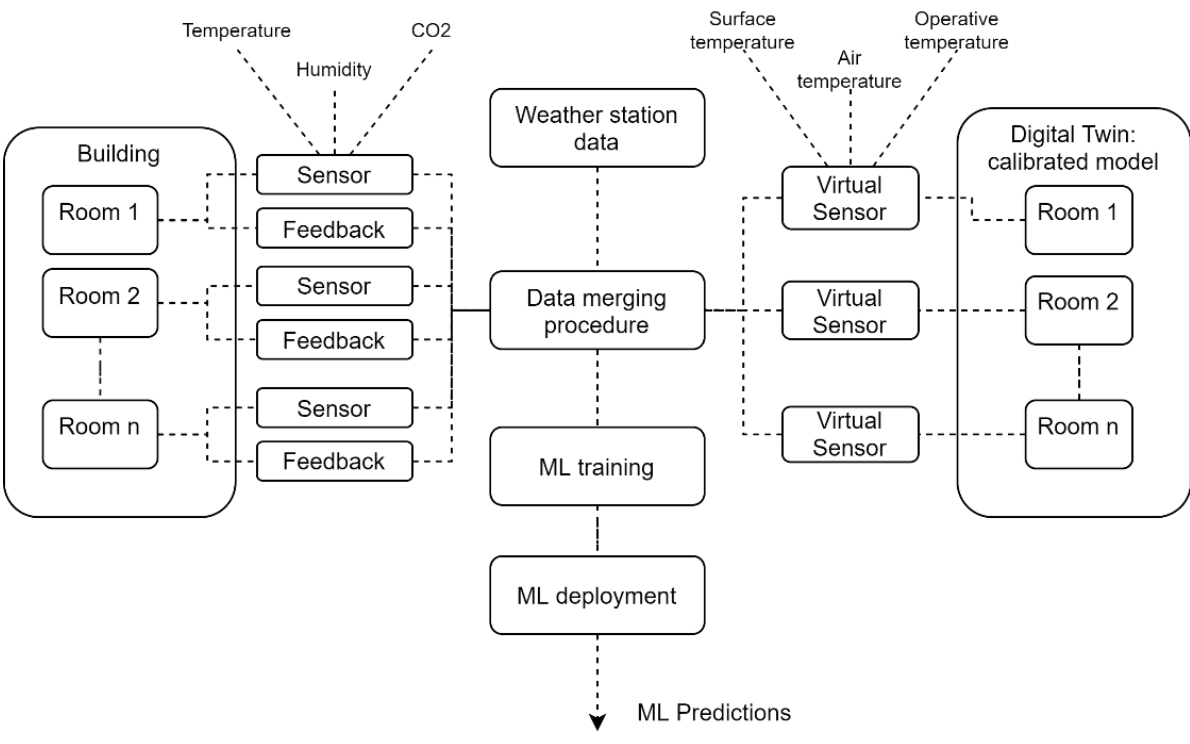
Figure 2. Data merging procedure.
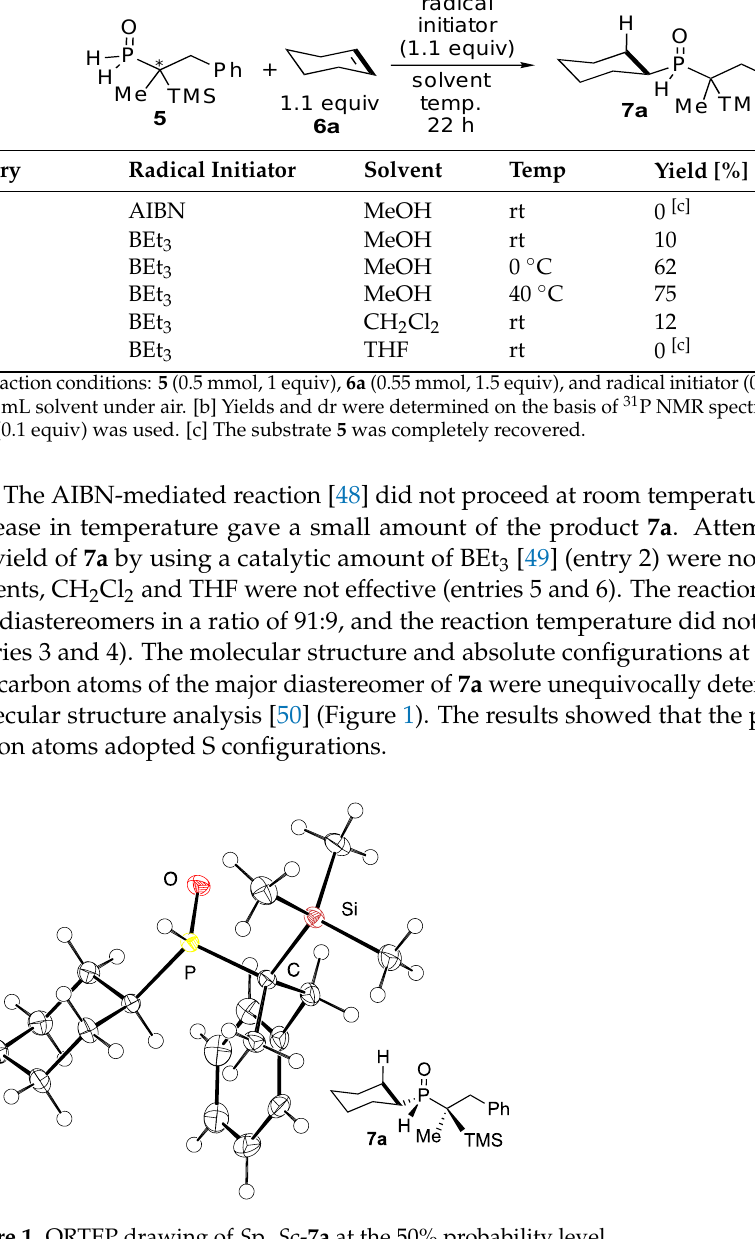
Figure 1. ORTEP drawing of S p. S c- 7a at the 50% probability level. The reaction in Table 1 should begin with the formation of phosphorus-centered radical 8 [51] (Figure 2), which then adds to the alkene 6a . To elucidate the structure of 8 , molecular orbital calculations at the UHF/6-31G (d, p) level of theory [52] were carried out. The results showed two stable diastereomers: 8a and 8b , whereby the radical center at the phosphorus atom was oriented in the same or opposite direction toward the carbon-silicon bond. The diastereomer 8b was more stable than 8a by about 0.5 kcal/mol. The relative stability of the major product 7a and its diastereomer 7a (cid:48) was also estimated by DFT calculations at the B3LYP/6-31G (d, p) level of theory. On the basis of these calculations, interconversion of the phosphorus radicals 8a and 8b may be possible, but 8b may mainly attack cyclohexene to form thermodynamically stable diastereomer 7a . mediated addition reaction conditions (Table 2). Terminal alkenes having hydroxy, trime- thylsilyl, acetyl, acetoxy, and acetal groups 6b – 6g reacted with the phosphorus-centered radical generated from 5 to give the corresponding products 7b – 7f (entries 1 – 5).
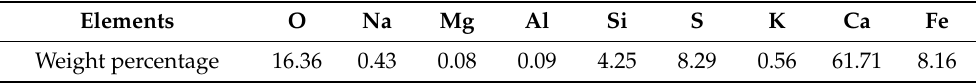
Table 7. The weight percentage of elements in concrete containing type II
_ _ _ _ _ _ _
EXERCISE BRIEF: Restate all of the data word for word and include no pictures.

RESULT OF THE EXERCISE:
Figure 2. Data merging procedure.
Figure 1. ORTEP drawing of S p. S c- 7a at the 50% probability level. The reaction in Table 1 should begin with the formation of phosphorus-centered radical 8 [51] (Figure 2), which then adds to the alkene 6a . To elucidate the structure of 8 , molecular orbital calculations at the UHF/6-31G (d, p) level of theory [52] were carried out. The results showed two stable diastereomers: 8a and 8b , whereby the radical center at the phosphorus atom was oriented in the same or opposite direction toward the carbon-silicon bond. The diastereomer 8b was more stable than 8a by about 0.5 kcal/mol. The relative stability of the major product 7a and its diastereomer 7a (cid:48) was also estimated by DFT calculations at the B3LYP/6-31G (d, p) level of theory. On the basis of these calculations, interconversion of the phosphorus radicals 8a and 8b may be possible, but 8b may mainly attack cyclohexene to form thermodynamically stable diastereomer 7a . mediated addition reaction conditions (Table 2). Terminal alkenes having hydroxy, trime- thylsilyl, acetyl, acetoxy, and acetal groups 6b – 6g reacted with the phosphorus-centered radical generated from 5 to give the corresponding products 7b – 7f (entries 1 – 5).
Table 7. The weight percentage of elements in concrete containing type II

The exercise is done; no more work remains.